■ Exercise instructions ■
Repeat what the lines below say, word for word, and skip every image.

■ Materials provided ■
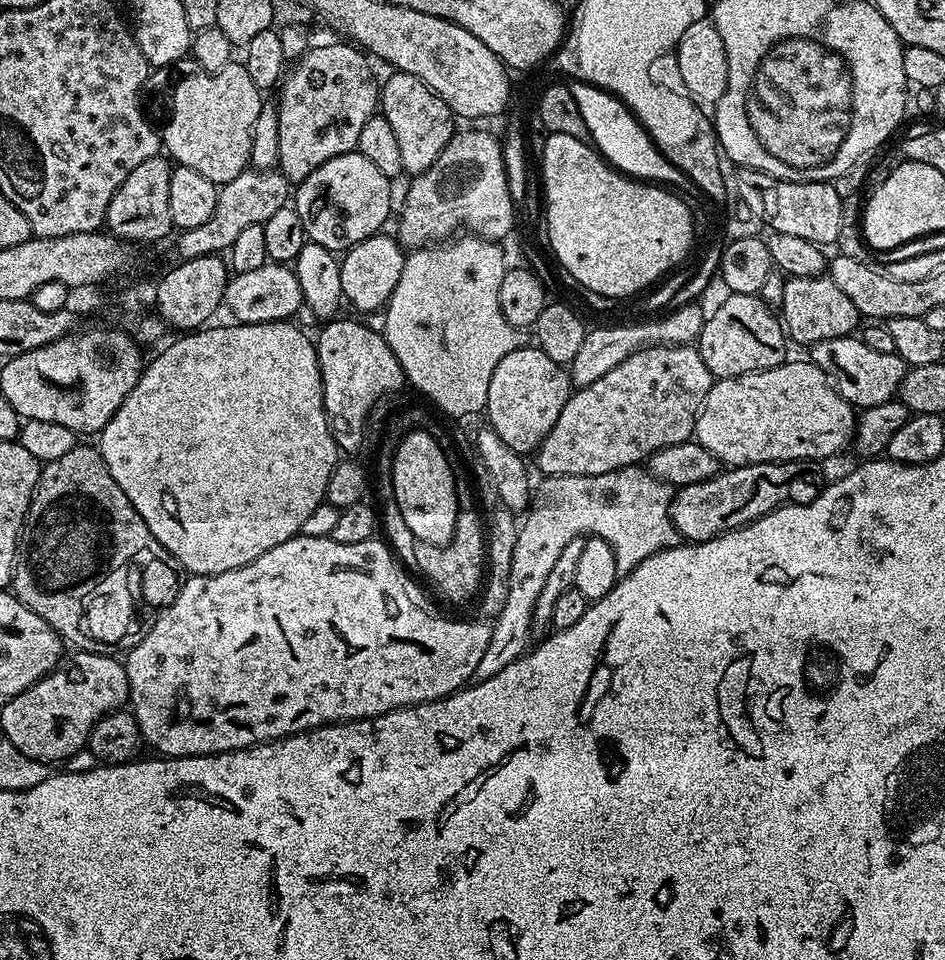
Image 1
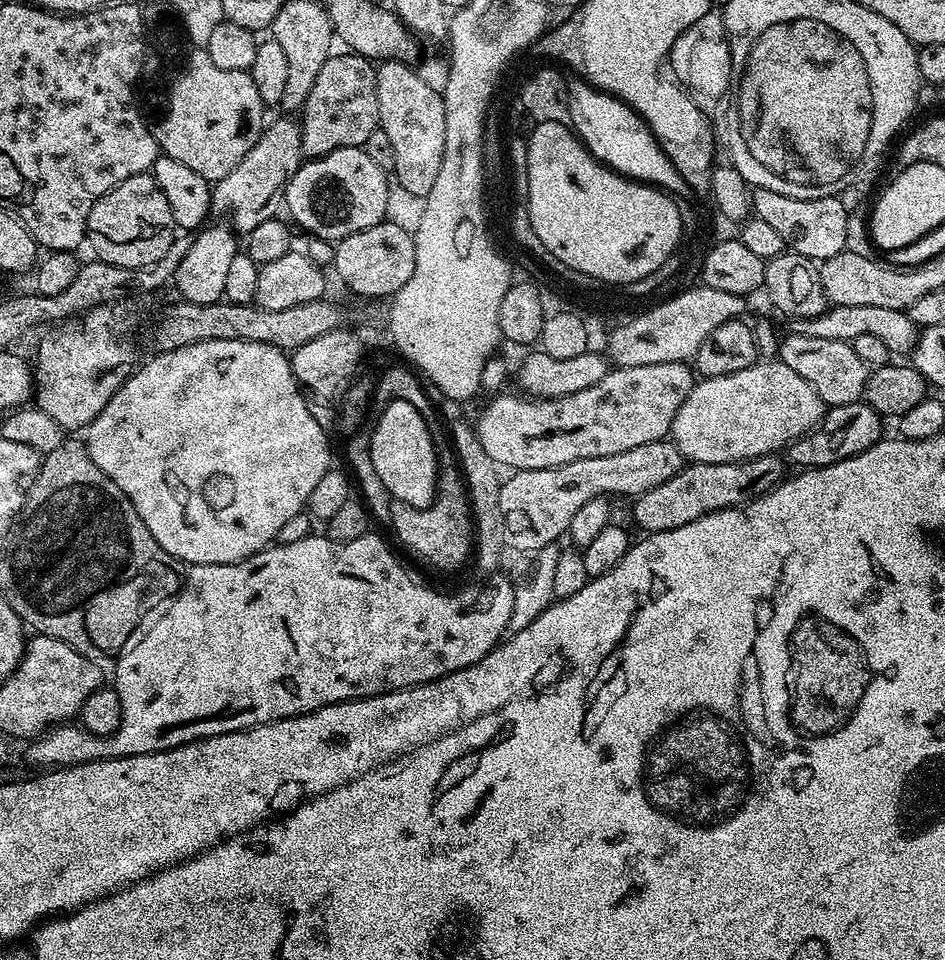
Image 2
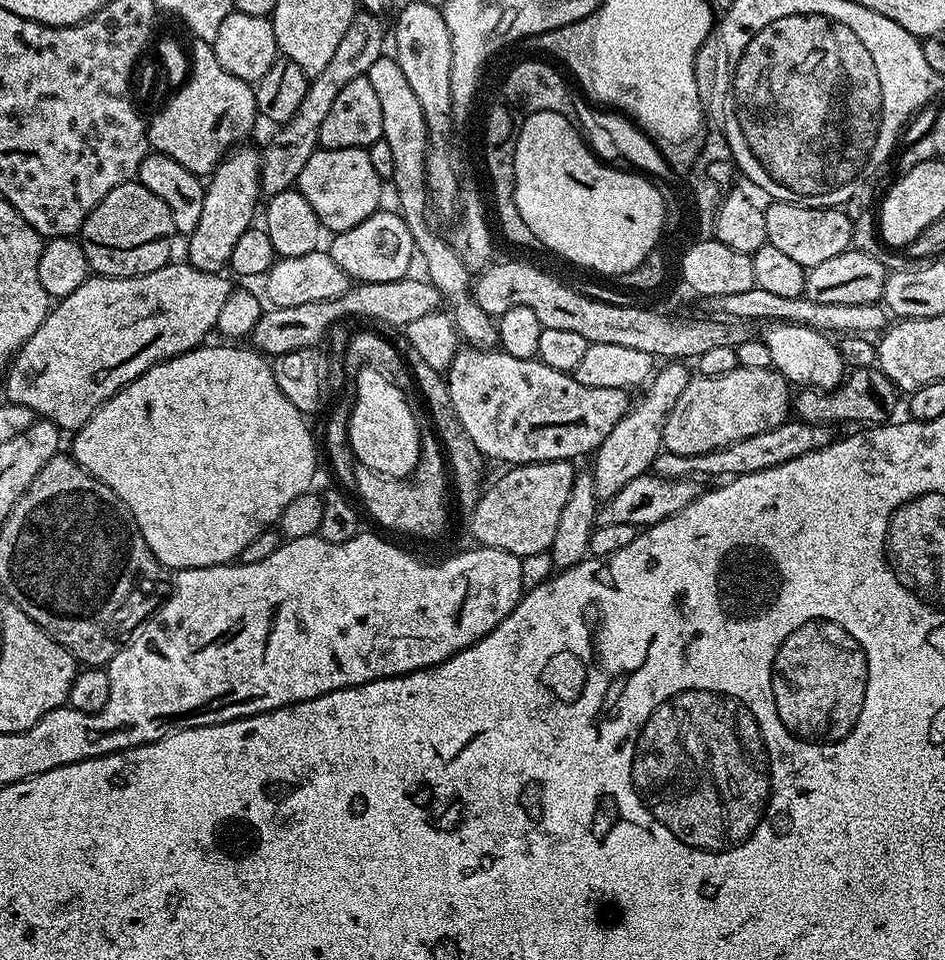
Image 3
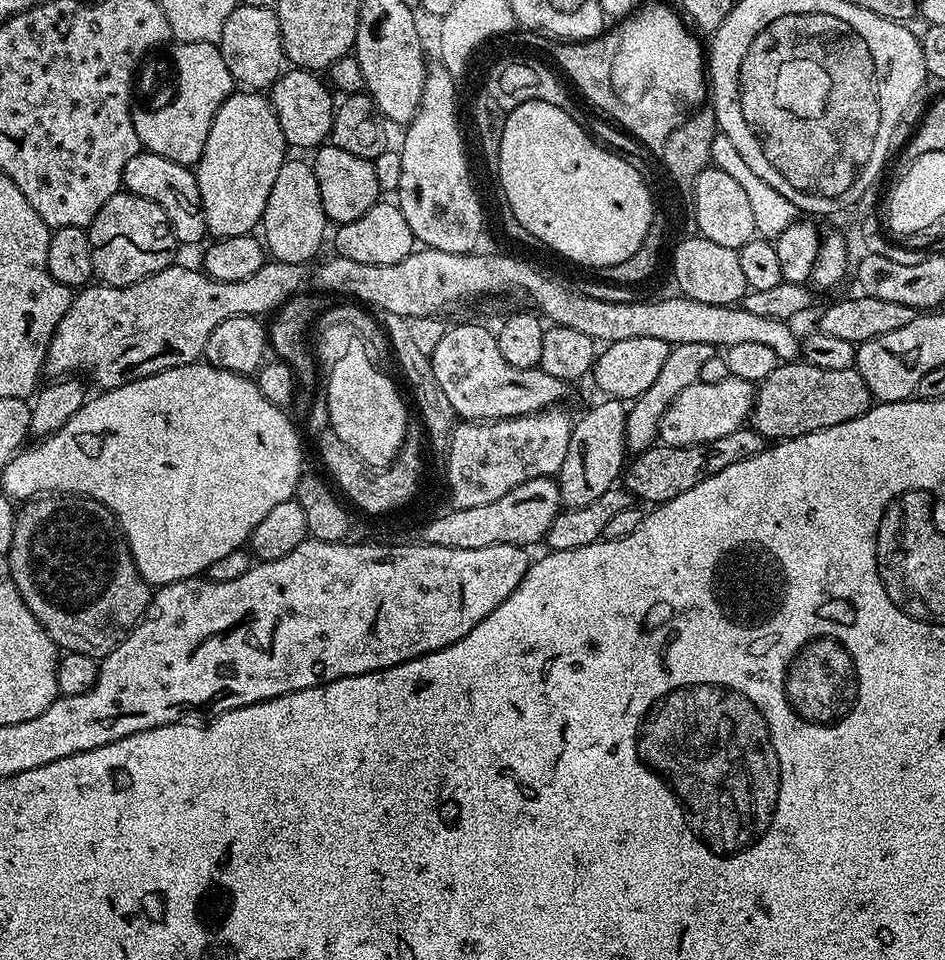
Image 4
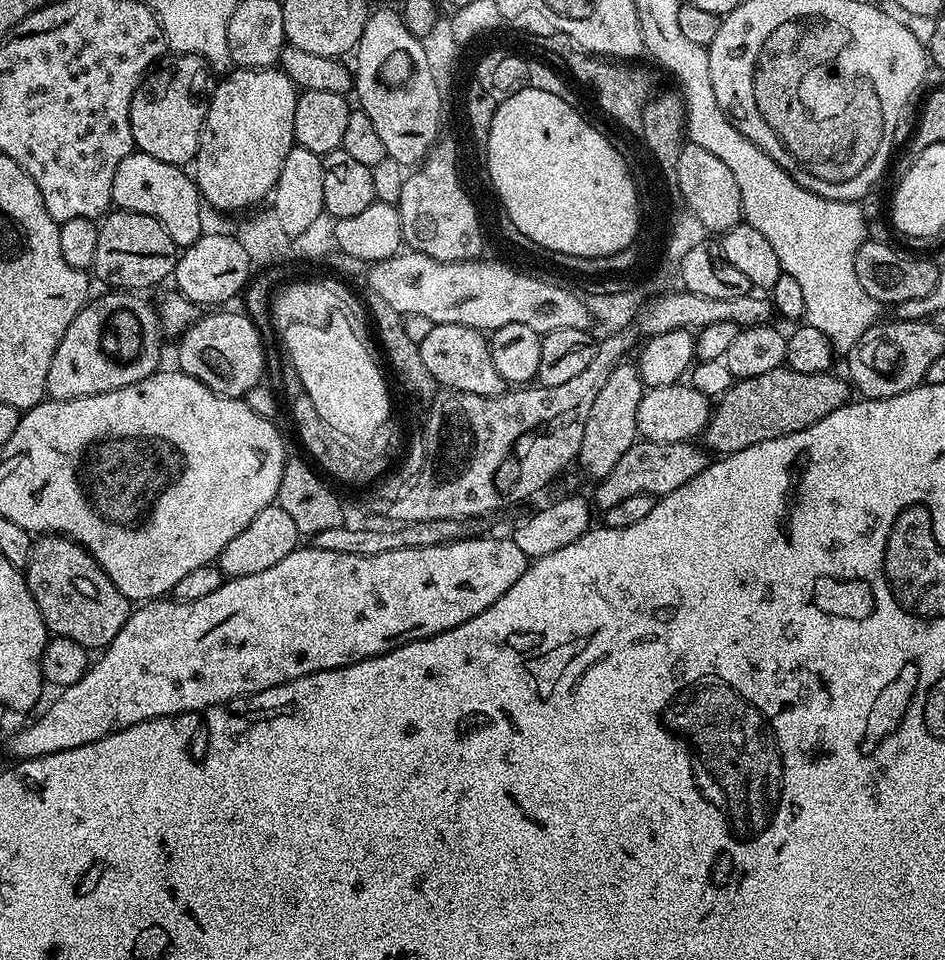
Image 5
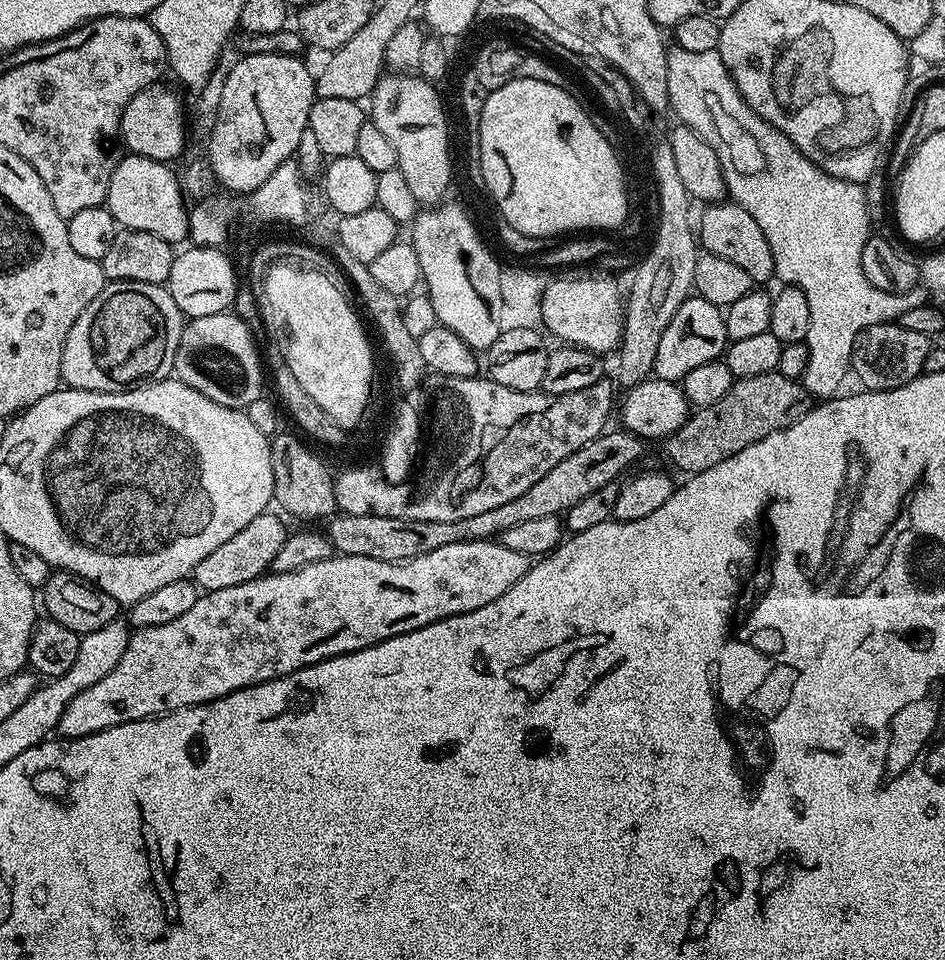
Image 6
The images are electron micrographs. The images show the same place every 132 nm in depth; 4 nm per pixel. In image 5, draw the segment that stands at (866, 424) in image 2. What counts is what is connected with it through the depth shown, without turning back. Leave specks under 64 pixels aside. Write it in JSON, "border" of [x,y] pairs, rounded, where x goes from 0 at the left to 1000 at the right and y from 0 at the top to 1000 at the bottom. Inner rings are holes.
{"border":[[[680,456],[658,473],[658,478],[650,484],[650,490],[641,494],[641,498],[630,501],[632,530],[638,531],[659,523],[661,519],[671,519],[671,515],[684,515],[697,519],[717,510],[717,506],[726,506],[730,498],[739,498],[743,490],[747,490],[751,475],[740,461],[723,458],[722,460],[688,460]]]}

■ Problem solution ■
Image 1
Image 2
Image 3
Image 4
Image 5
Image 6
The images are electron micrographs. The images show the same place every 132 nm in depth; 4 nm per pixel. In image 5, draw the segment that stands at (866, 424) in image 2. What counts is what is connected with it through the depth shown, without turning back. Leave specks under 64 pixels aside. Write it in JSON, "border" of [x,y] pairs, rounded, where x goes from 0 at the left to 1000 at the right and y from 0 at the top to 1000 at the bottom. Inner rings are holes.
{"border":[[[680,456],[658,473],[658,478],[650,484],[650,490],[641,494],[641,498],[630,501],[632,530],[638,531],[659,523],[661,519],[671,519],[671,515],[684,515],[697,519],[717,510],[717,506],[726,506],[730,498],[739,498],[743,490],[747,490],[751,475],[740,461],[723,458],[722,460],[688,460]]]}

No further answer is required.